The credentials are all there for Tavares to be a star in the National Hockey League. He is the youngest player ever to be drafted into the Ontario Hockey League (OHL), having petitioned for entry a year early at age 14. Tavares set the goals record for a 16-year-old with 72 in 2007, topping the immortal Wayne Gretzky from the top spot and registering a full 18 more than Sidney Crosby at the same age. Before he was finished, Tavares broke a 33-year-old mark for career goals with 214. In January, he led Canada to its fifth consecutive gold medals at the 2009 World Junior Championships, winning Most Valuable Player honors by tallying eight goals and seven assists over six games.
He’s the next big thing. Of course, calling Tavares the next Gretzky would be unjust for even the most highly touted prodigy; only one active player (Mark Recchi) is even halfway to The Great One’s scoring mark of 2,857 points and Mark Messier (1,887) is the only one within a thousand. But Tavares can be good. He can be very, very good.
“With his hand skills and his play around the net, I don’t think there are too many players that can play up to the standards that he’s built,” Gordon said. “I think our fans will identify that pretty quickly.”
Of course, the Islanders have drafted their share of studs and duds, but it’s rare that the stars have come up through the system and made a significant impact with the pro club. Wade Redden (1995) was shipped to Ottawa where he was twice an All-Star.
They worked another deal with the Sens, trading Zdeno Chara later that year and the No. 2 pick—ultimately Jason Spezza—to Ottawa for Alexei Yashin. Chara and Spezza became stars and Yashin was overpaid and underwhelming. The Isles’ first pick in 1997, Roberto Luongo, was dubiously packaged with Olli Jokinen in a deal with Florida for Mark Parrish and Oleg Kvasha. That’s just the short list of bad beats—Todd Bertuzzi, Bryan McCabe, Eric Brewer and J.P. Dumont have all shined in other locales.

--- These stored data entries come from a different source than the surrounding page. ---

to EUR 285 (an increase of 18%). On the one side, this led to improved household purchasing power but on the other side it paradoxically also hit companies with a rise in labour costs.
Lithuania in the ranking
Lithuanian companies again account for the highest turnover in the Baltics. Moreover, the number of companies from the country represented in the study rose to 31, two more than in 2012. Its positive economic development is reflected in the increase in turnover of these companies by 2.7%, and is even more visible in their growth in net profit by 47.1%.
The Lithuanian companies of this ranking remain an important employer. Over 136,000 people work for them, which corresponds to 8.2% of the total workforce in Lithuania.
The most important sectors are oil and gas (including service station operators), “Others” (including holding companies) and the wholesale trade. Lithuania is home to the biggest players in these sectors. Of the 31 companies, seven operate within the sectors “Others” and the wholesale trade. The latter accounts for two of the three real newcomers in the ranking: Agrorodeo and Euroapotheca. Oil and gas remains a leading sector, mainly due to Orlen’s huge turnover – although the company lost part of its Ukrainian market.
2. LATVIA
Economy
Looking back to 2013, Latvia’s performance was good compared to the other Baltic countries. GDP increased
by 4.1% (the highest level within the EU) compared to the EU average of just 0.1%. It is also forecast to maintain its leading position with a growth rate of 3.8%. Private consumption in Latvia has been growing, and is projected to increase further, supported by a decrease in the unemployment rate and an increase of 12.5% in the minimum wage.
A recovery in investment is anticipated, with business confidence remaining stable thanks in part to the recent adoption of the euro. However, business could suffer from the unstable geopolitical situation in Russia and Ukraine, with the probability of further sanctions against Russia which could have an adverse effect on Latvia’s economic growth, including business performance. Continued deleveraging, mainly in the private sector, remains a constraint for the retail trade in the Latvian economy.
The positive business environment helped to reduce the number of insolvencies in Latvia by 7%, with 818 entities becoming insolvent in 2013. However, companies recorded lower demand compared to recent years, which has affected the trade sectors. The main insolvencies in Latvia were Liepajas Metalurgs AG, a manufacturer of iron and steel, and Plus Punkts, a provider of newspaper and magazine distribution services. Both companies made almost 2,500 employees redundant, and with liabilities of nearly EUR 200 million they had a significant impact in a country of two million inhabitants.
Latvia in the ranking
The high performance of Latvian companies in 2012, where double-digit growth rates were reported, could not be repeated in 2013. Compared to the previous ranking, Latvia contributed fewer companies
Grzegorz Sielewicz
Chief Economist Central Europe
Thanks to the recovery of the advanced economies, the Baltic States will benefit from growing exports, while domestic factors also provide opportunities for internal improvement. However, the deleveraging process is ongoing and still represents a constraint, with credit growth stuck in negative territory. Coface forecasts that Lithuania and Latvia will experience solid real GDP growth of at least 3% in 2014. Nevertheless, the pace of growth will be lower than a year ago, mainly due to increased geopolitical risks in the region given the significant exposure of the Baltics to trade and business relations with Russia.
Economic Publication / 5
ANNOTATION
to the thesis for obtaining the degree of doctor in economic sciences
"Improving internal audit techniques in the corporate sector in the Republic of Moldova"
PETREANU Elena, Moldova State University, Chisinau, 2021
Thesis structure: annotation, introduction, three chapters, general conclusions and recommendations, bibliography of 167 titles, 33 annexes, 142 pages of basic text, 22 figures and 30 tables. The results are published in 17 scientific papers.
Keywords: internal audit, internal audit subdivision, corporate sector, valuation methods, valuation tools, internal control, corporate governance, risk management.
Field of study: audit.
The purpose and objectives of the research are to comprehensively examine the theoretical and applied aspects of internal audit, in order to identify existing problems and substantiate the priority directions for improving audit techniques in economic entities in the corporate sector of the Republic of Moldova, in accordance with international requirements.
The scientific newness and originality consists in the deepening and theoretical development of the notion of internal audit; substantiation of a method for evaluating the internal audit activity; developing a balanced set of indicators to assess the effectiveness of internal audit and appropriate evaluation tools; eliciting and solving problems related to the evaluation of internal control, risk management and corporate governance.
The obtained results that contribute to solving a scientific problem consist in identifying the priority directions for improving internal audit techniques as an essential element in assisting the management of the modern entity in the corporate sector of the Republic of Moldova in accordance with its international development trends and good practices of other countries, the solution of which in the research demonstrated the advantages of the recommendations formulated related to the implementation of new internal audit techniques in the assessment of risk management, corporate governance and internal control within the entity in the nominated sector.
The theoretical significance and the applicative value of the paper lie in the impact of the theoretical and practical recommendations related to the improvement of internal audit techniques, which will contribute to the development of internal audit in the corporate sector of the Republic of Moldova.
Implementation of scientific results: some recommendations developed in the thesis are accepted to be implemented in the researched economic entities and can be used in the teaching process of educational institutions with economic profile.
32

It didn’t used to be that way. Two decades ago, the Islanders had four straight years—1988-1991—in which a draft pick went on to record a 50-point season with the pro club (Marty McInnis, Vladimir Malakhov, Travis Green, Zigmund Palffy in that order). They haven’t had one since. So where does Tavares fit? He scored his first career goal and assist on opening night, pumping his fist and bringing the Coliseum crowd to its feet. He’ll become a household name all right, either as the guy who did or didn’t live up to the expectations. What’s guaranteed is that, whether he likes it or not, he has our attention.
“I love the game no matter what people are saying,” he said. “I can only control what I do on the ice and how I handle myself. I just want to focus on what I have to do each and every day to get better.”
He calls Long Island home and he wouldn’t have it any other way. “Out here, I can get away, relax, just be myself and enjoy being a kid and playing in the NHL.”